Para o historiador, Cristina é mais racional, embora saiba apelar aos sentimentos, "como qualquer bom político". Ferreras ressalta que "Evita era mais visceral, talvez mais verdadeira, no sentindo de falar o que vinha à cabeça".

- Na forma de fazer política, nas problemáticas colocadas, nas reticências da sociedade para escolher uma mulher como presidente e nas maneiras como elas têm para reagir a isso, a comparação é muito mais factível com Hillary Clinton, Michelle Bachelet e até Ângela Merkel. Elas também não são recém-chegadas à política - diz, lembrando que Evita também tinha outro lado, "mais submissa a Perón, mais compreensiva, como uma mulher da década de 40".

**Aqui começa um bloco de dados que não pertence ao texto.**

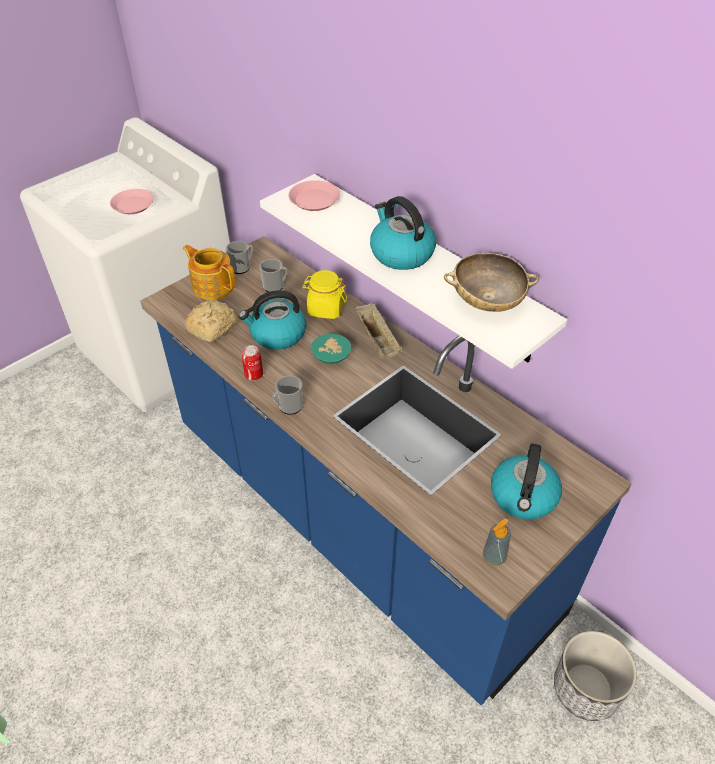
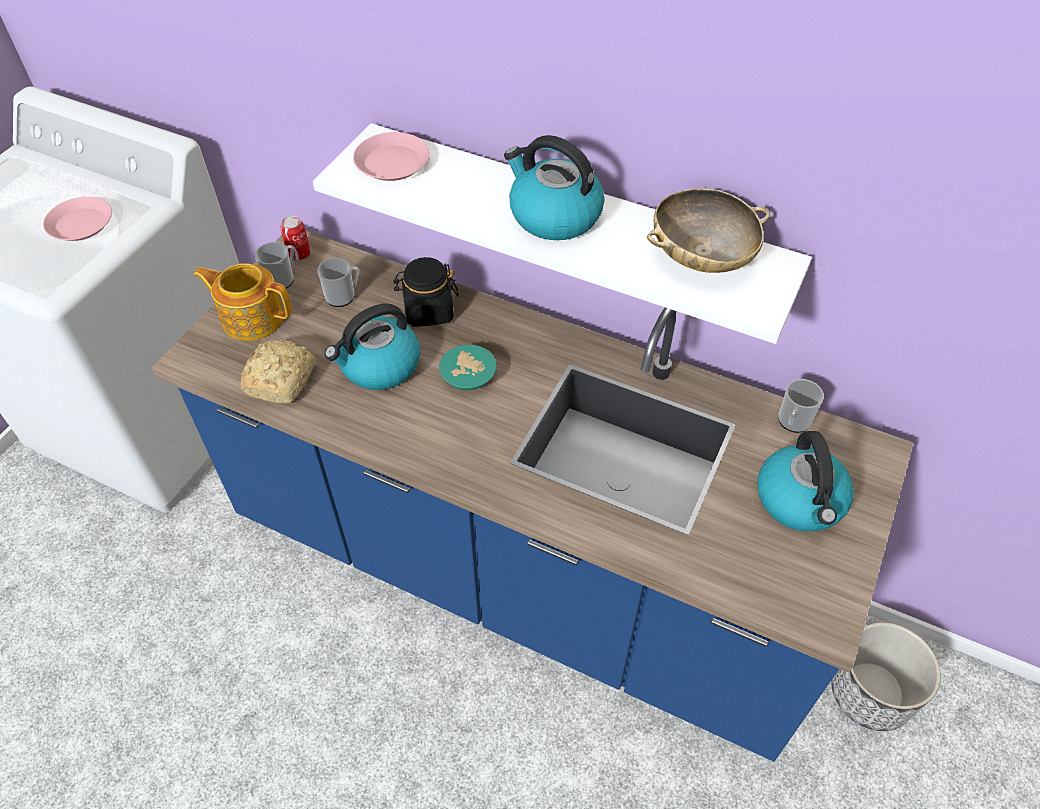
camera: 20 degrees left, 5 degrees up
can [241,345,263,381] -> can moved to [280,216,310,261]
mug [272,375,303,415] -> mug moved to [778,379,824,433]
yellow jar [302,270,347,319] -> black jar [393,257,459,327]
beige tray [355,303,402,358] -> none
soap dispenser [483,519,511,566] -> none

A senadora Cristina Fernandez de Kirchner - que foi duas vezes deputada e tem um vigor político que a levou a ser chamada de "furacão" antes mesmo de se tornar primeira-dama - diz que se identifica com a Evita "de coque e punho cerrado". Mas a imagem da atriz de teatro Eva Duarte Perón é aberta a diversas interpretações.

Uma das figuras presentes no imaginário argentino é a de uma Evita descoberta e modelada por Juan Domingo Perón, quase sem instrução e próxima do franquismo, segundo destaca o analista político Enrique Zuleta, diretor do instituto de pesquisas argentino OPSM. Ainda assim, Zuleta acredita que a associação com Evita foi positiva para a campanha de Cristina, já que o presidente Nestor Kirchner "deixará uma herança pesada no setor social".

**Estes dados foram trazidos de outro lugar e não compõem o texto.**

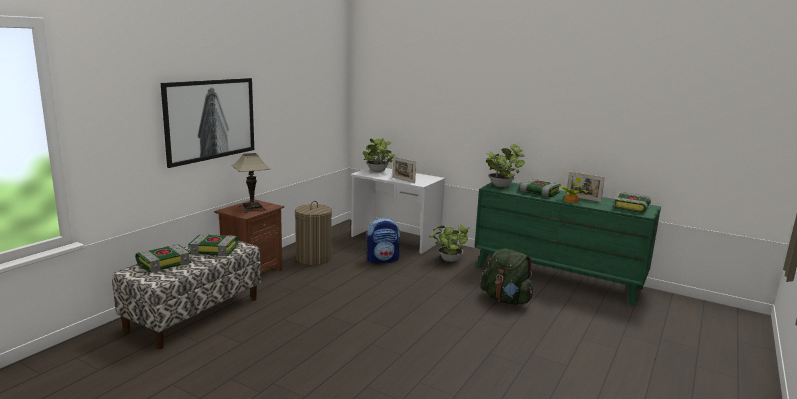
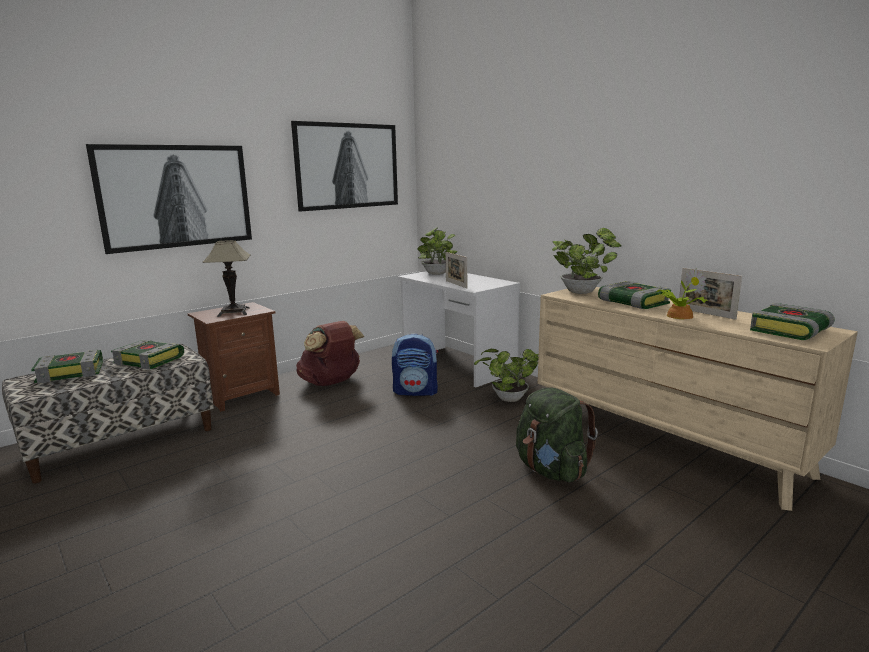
camera: 20 degrees right, 0 degrees up
laundry basket [295,201,332,265] -> brown backpack [296,321,364,386]
green dresser [474,182,661,306] -> beige dresser [538,287,858,511]
none -> picture [291,121,398,212]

- A menção de Cristina a Eva Perón trata de destacar que pertence a tradição de ruptura do peronismo. Não é algo muito crível, mas acredito que a coloca do lado da ruptura, mais do que da continuidade. É uma mulher que tem uma rebeldia muito diferente da convencional. É muito elegante, bem-apresentada, uma advogada que fala como tal - afirma Zuleta. - Ela teve que reivindicar essa tradição de ruptura para dar uma idéia de mudança. As pessoas sempre gostam da idéia de mudanças - emenda.

O analista reconhece que sem a "vantagem" de já estar na Casa Rosada, a candidata dificilmente teria alcançado a vantagem expressiva que já faz o partido peronista cantar vitória. Zuleta sugere, inclusive, que a associação entre Cristina e Evita faz parte de uma estratégia do presidente.

- Kirchner está tentando incorporar um elemento de inovação política. De alguma maneira, abandonar a idéia de que as coisas não mudaram, que a única coisa que fez foi colocar ordem na casa e fazer reformas econômicas - analisa. - Acredito que Cristina vai tratar de conservar o capital político de Kirchner, que é um homem com altíssimo nível de aceitação, ainda que não tenha nenhum elemento de popularidade. Como quase todos os líderes políticos latino-americanos, mais que amado ou odiado, Kirchner é necessitado pelas pessoas.